The Largest Teardrop on Earth









































































In my iPod: Yellow - Scala & Kolacny Brothers
[download]
State of mind: Twitching
Location: Agra, India









I am feverish; I am sore in the throat; and I am having the most peculiar muscle twitching all over my body; Despite it all, I decided to take a fucking leap of faith; so I pull my ass together, got up and fucking headed to The Taj Mahal of Agra. Apart from being Malaysia's well known brand for rice grain (Beras Taj Mahal Faiza Herbal Ponni) and a famous Mamak Stall in Kuantan (hic ass town where I was born), the Taj Mahal is also one of the wonders of the world; This motherfucker is a huge ass white marble mausoleum built by a Mongol Emperor Shah Jahan for his beloved wife Mumtaz Mahal (wasn't her real name but just a title given to her after their marriage) which fucking means “Jewel of the Palace”. She died giving birth to their fourteenth child, which made me come to the conclusion that he must have really really loved her (you fucking know what I mean right?). After her death, It took that fucker 22 years and a workforce of 22,000 fucking workers and 1,000 fucking elephants to complete this colossal project and making it the single largest teardrop on the face of this earth. A lament crystallized in white marble, erected for the whole world to see.

Even though I was still feeling weak, but moving around the Taj Mahal wasn't demanding at all. Why? Because apart from walking into a large chamber and then walking down some stairs to a place where apparently Mumtaz Mahal was buried, there aren't many places you can fucking go. Guards and restrictions are posted everywhere else, to make sure you don't go for a little archeological excavation on your own. There isn't much you can do here except marvel at this man-made wonder and be mesmerize by the love story behind it; since no pictures are allowed inside, throngs of fucking tourist would snapshot this monument from afar; usually from its fucking garden which makes every damn pictures taken by these fucking tourist so stereotype and boring.

Yawnnnnn…

Anyway, I was told by an Aussie backpacker to read up on a book by P. N. Oak, entitled - The True Story of the Taj Mahal.
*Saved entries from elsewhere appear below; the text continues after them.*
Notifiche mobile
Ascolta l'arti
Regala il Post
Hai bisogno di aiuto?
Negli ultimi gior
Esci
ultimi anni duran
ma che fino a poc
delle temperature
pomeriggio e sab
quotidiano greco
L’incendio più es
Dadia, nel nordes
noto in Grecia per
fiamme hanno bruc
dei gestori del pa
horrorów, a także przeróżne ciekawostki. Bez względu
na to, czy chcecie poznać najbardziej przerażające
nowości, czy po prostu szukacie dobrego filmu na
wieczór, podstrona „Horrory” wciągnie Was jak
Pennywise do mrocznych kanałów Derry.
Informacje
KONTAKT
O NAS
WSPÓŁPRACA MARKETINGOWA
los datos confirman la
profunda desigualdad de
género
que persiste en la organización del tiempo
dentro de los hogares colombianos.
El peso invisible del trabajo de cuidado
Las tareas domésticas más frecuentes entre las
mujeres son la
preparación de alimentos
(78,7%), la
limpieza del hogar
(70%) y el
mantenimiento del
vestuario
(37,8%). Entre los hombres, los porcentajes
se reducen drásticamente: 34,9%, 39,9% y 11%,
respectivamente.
Apparent the fucking author claims that even though this Taj Mahal appears to be an Islamic mausoleum but it is actually a Hindu temple built for Lord Shiva. The fucking Emperor who claimed he erected this behemoth structure actually took over the Taj Mahal after he raided it and later covered up by amending the history. If what the author claims are true, that means Shah Jahan was actually a half-assed poser who only wanted to look good because he used a second hand Hindu temple to bury his beloved wife who was a Persian Muslim Princess and then claim he fucking built it out of love for her. In the book, there are more arguments to support his claim which just seems to be too heavy for me to read right now because I am not in a 100% healthy state.
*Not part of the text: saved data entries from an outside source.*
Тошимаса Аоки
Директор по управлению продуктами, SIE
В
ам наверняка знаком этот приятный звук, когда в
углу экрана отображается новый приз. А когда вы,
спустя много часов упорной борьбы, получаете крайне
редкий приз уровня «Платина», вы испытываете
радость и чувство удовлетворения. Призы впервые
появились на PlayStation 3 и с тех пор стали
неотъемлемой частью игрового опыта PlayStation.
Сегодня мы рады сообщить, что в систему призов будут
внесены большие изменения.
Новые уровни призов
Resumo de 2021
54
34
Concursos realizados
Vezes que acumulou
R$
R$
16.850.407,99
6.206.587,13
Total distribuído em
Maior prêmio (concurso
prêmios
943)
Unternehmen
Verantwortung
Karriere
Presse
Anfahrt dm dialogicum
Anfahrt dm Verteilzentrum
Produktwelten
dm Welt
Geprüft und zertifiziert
But for now, I don't give a rat's ass if the Taj Mahal is an epitome of love set by a Mogul Emperor or there could be a conspiracy to cover up the Taj Mahal as a Hindu temple for the lord of destruction. My fucking head is in a state of vertigo and it feels like it's gonna blow anytime; it must be the lack of beef or pork in my fucking diet. So I guess it's time to rest up and then move on to my next destination: The Jerusalem of India – Vanarasi.